Not meaning to do an add here but I just got the new Leerburg DVD on marker trianing. It's as good as any training DVD I've seen. Great explinations for all the phases of marker training. 
Ed also adds correction to his marker training but he goes into a nice explination of the difference between correction and compulsion. A great DVD! JMHO!
The "I KNOW he knows the command" is totally situational, as Jeff commented.


----------



## Carol Boche (May 13, 2007)

I think my most favorite part of training is when your dog's light bulb starts to get brighter.....I love it when the pups start throwing behaviors (before we even speak to them) in anticipation of the reward. 

Somehow it is really endearing to watch the ears up, eyes bright and you know the brain is firing as they sit, flop down, run between your legs, look around and then repeat the process. You know your training is paying off when the pup offers behaviors for the reward......

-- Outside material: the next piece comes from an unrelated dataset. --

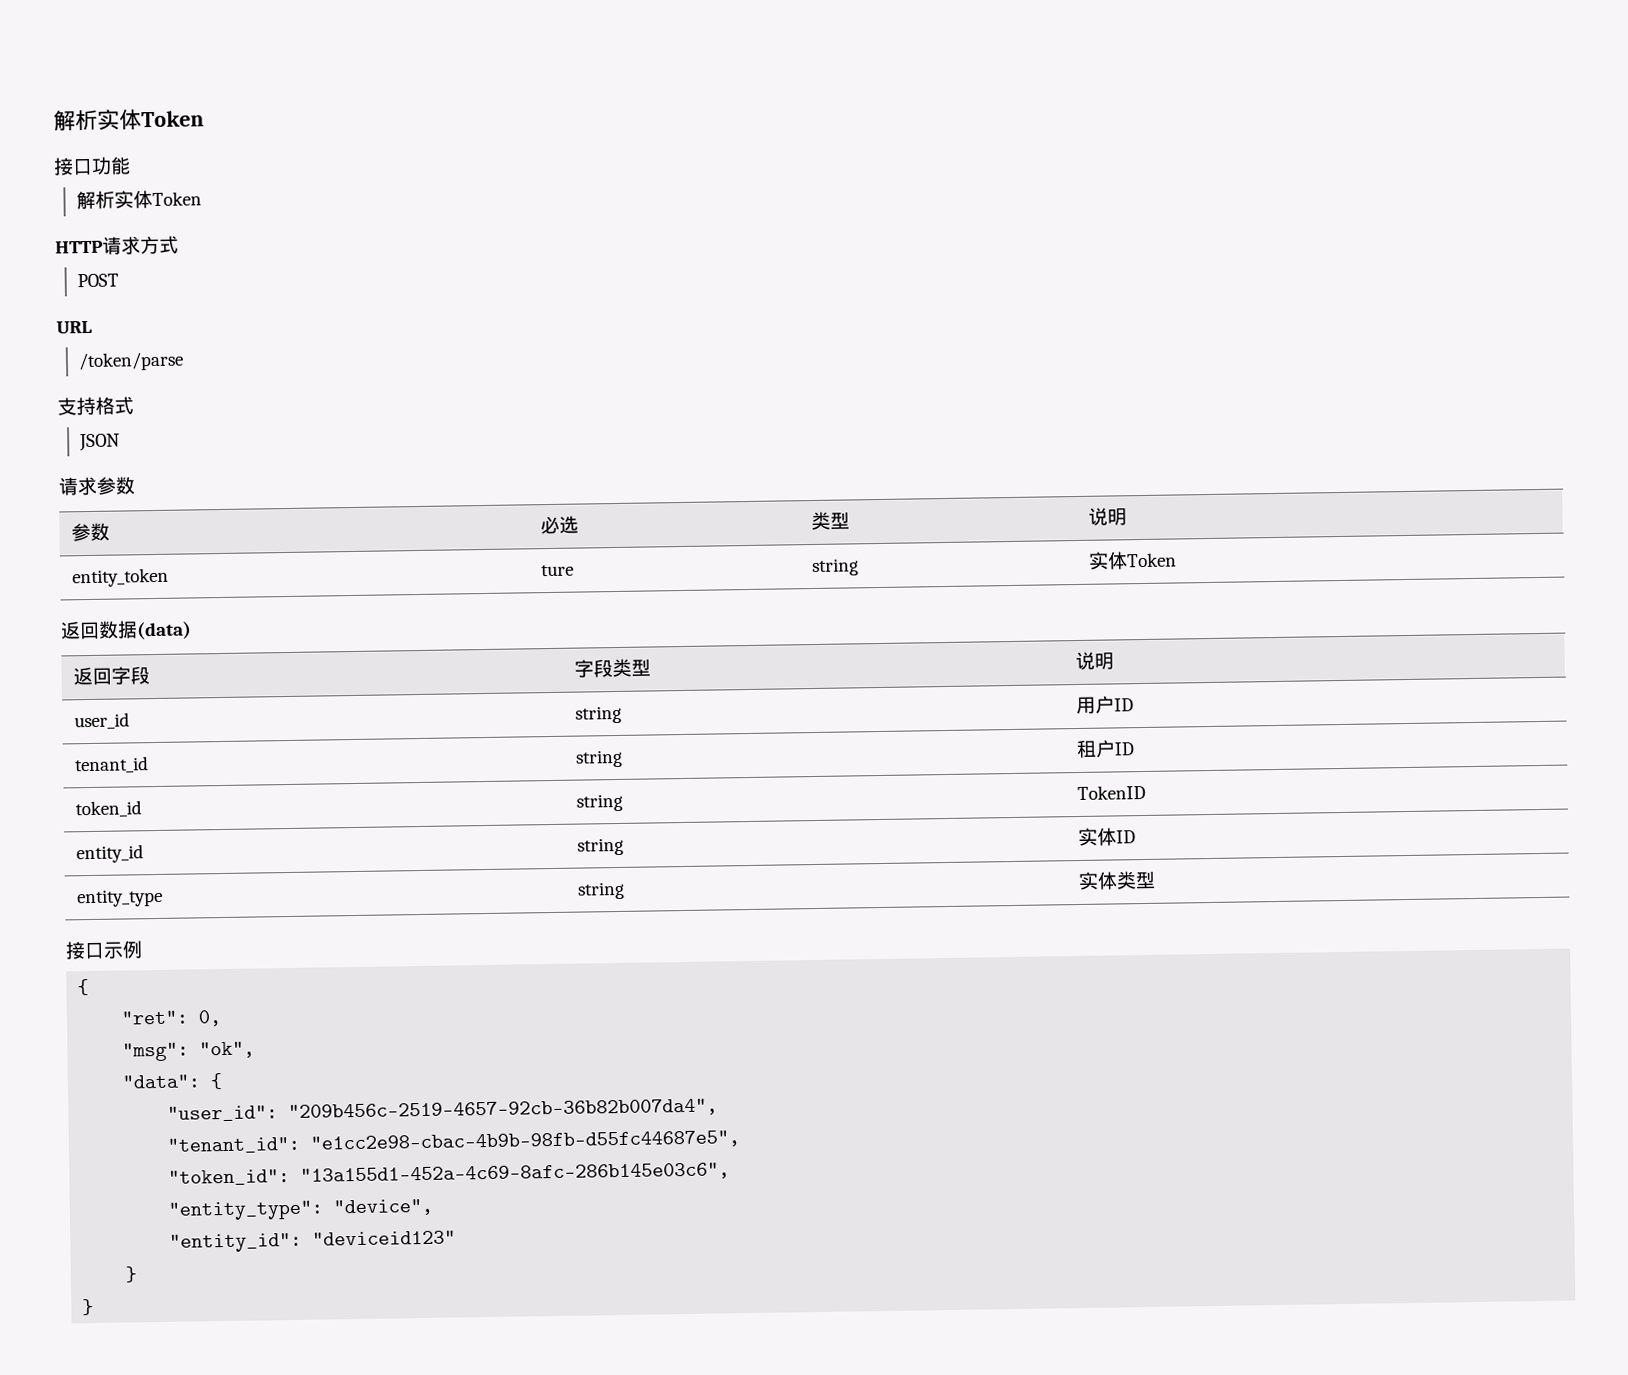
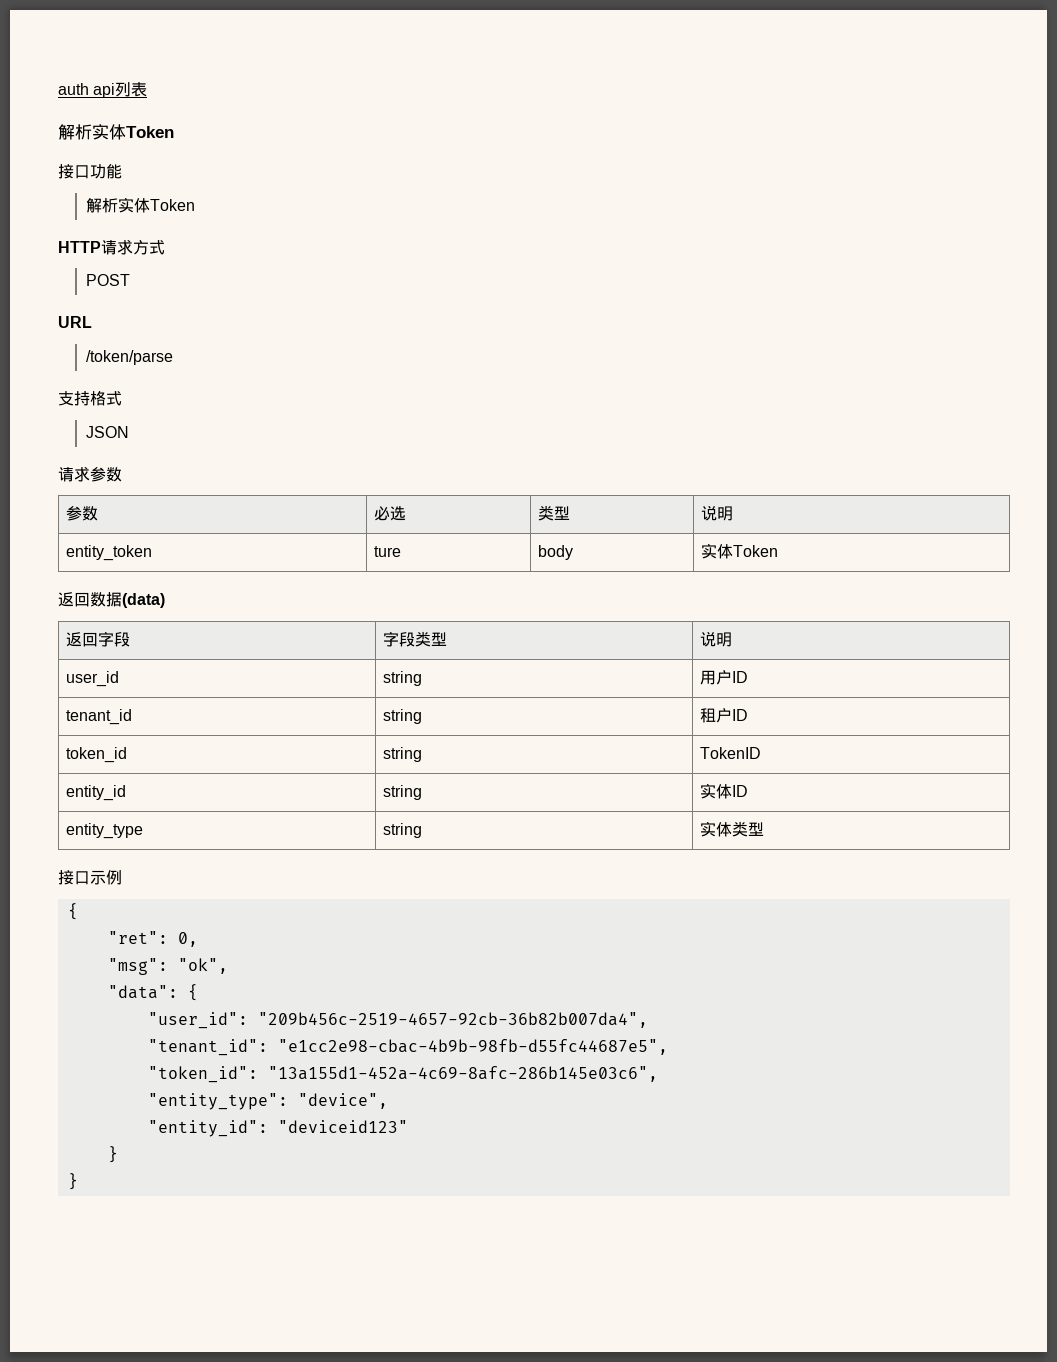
(53, 121) none -> [58,82,148,98] auth api列表 //
[812,558,860,577] string -> [537,545,573,560] body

And then, when you finally give them a command, they do it with a force that says...."GIMMMEEEE...."


----------



## Michelle Reusser (Mar 29, 2008)

Bob Scott said:


> I used the "goood sit" for years before I did marker training. I think it boils down to the difference in tone between a "SIT" and a soft "goood sit". Tone and inflection means a hell of a lot more to a dog then the actual word. I was useing it as a bridge (IB). I just didn't know it then. :lol: quote]
> 
> I'm in this boat, the "good" started out my marker but is now usually all my dog gets as a reward. I rearely pop my dog for not doing a command when he gets "no" instead of good, it's almost as harsh in his eyes as a crank. He's quick to fix the problem and jumps at the chance to do it right.


----------